There is also excellent mountain biking to be found in the Hatta area and around and about Ras Al Khaimah (particularly off to the sides of the Dibba road)
As with most outdoor activities ‘the season’ is the 8 months between October and May but mountain biking is also one that happens all year round because of modern mountain bike specific high powered LED or HID lights enabling the same kind of riding that is done in daylight to happen at night when its cooler.
The first time
Because there is nothing really in the way of commercial courses or experienced on offer you’re going to have to take the initiative yourself. My recommendation would be to beg, borrow, rent or buy a mountain bike with a helmet and some gloves, grab hold of a copy of the Explore UAE Off Roading Guide, fill a bag with plenty (2 to 3) litres of water, a suitable bike pump, 2 spare inner tubes, a puncture repair kit and a multi tool, pick a route that seems suitable and head off. Set your sights low to start off with. Mountain biking is very physical, both for the legs and the upper body, along with this the environment is tough too, the heat will suck up your energy. As you get bike fit and used to the heat you’ll know how much you can cope with.
What do I need?
It’s obvious with mountain biking that sooner rather than later you’re going to need a bike! My recommendations are to go burley all mountain rather than cross country racing snake. The environment here is brutal on kit with the rocks trying to tear everything apart. You are going to need fat tyres (2.3 at least) with tough sidewalls to avoid sinking in to the soft stuff in the wadi beds and to avoid them getting ripped apart by the razor sharp rocks. Make sure your frame will cope with the wider tyres.

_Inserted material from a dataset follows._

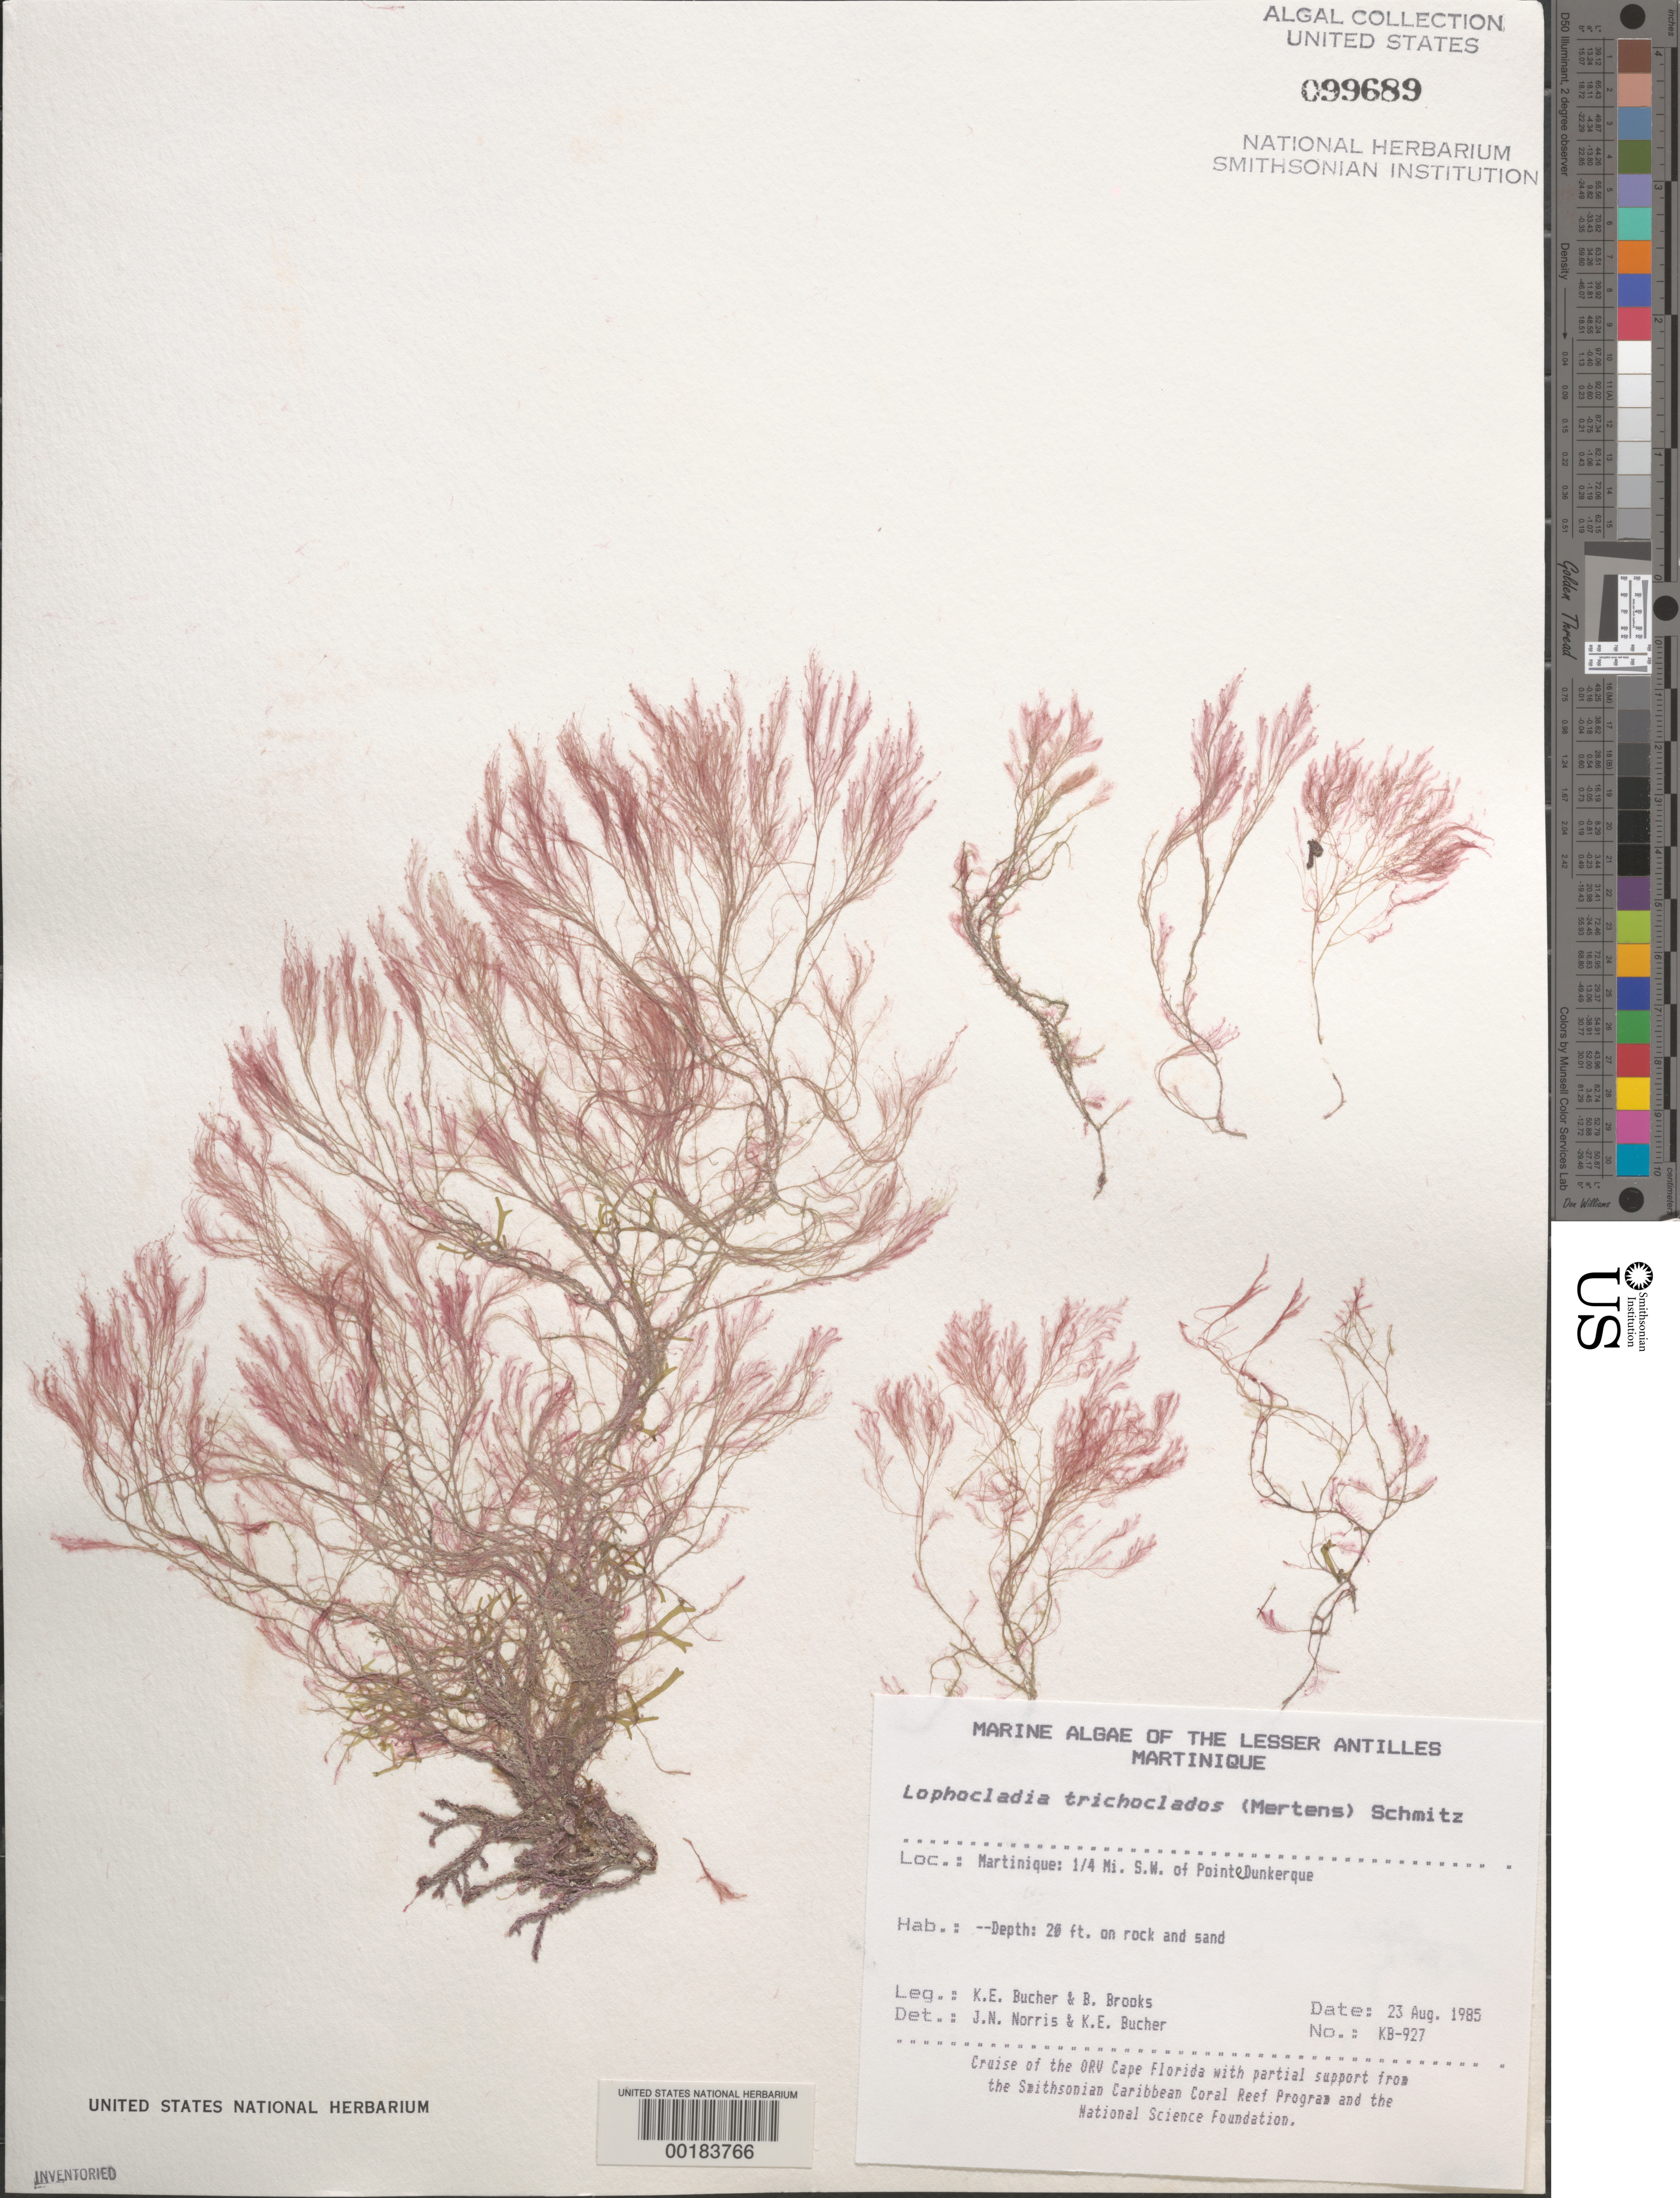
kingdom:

Along with a study bike you are going to need to plan to be self sufficient on the trails as there will not be many folks around to help. Tubeless tyres with sealant are a good idea to reduce puncture stops, a pack with a 3 litre water bladder I would consider essential, 2 sturdy style inner tubes, a decent working bike pump, a multi tool and a headtorch. I also carry a lightweight first aid kit. It has no “there there” plasters or the like, its orientated towards stopping significant bleeding and supporting injured limbs.
You’ll be looking at bike lights suitable for riding technical trails at night quite quickly too. I suggest a minimum 500 lumen bar mounted lamp with a wide spread of light and a helmet mounted light with a focused 100+ lumens.
Knowledge = Safety
Out on the trails here there will be just you and the people you are with to solve any problems should they occur. You need to have with you (in the group) the knowledge of what kind of problems are likely in the first place, some viable solutions to those problems and the ability to action those solutions. I know it sounds daft and obvious but you’d be surprised how many people don’t know how to mend a puncture before they find themselves with one on the side of a trail in the middle of no where. Other common problems are ripped off rear mechs, broken chains, brutally buckled wheels and badly cut up riders (the only place to fall off is into the rocks here!).
There are no maps so get and learn how to use a GPS so at least you know how to get back to your car should you need to. Lastly don’t underestimate how much water you are going to plough through.
Ian is an active climber, kayaker and mountain biker and is a qualified outdoor instructor.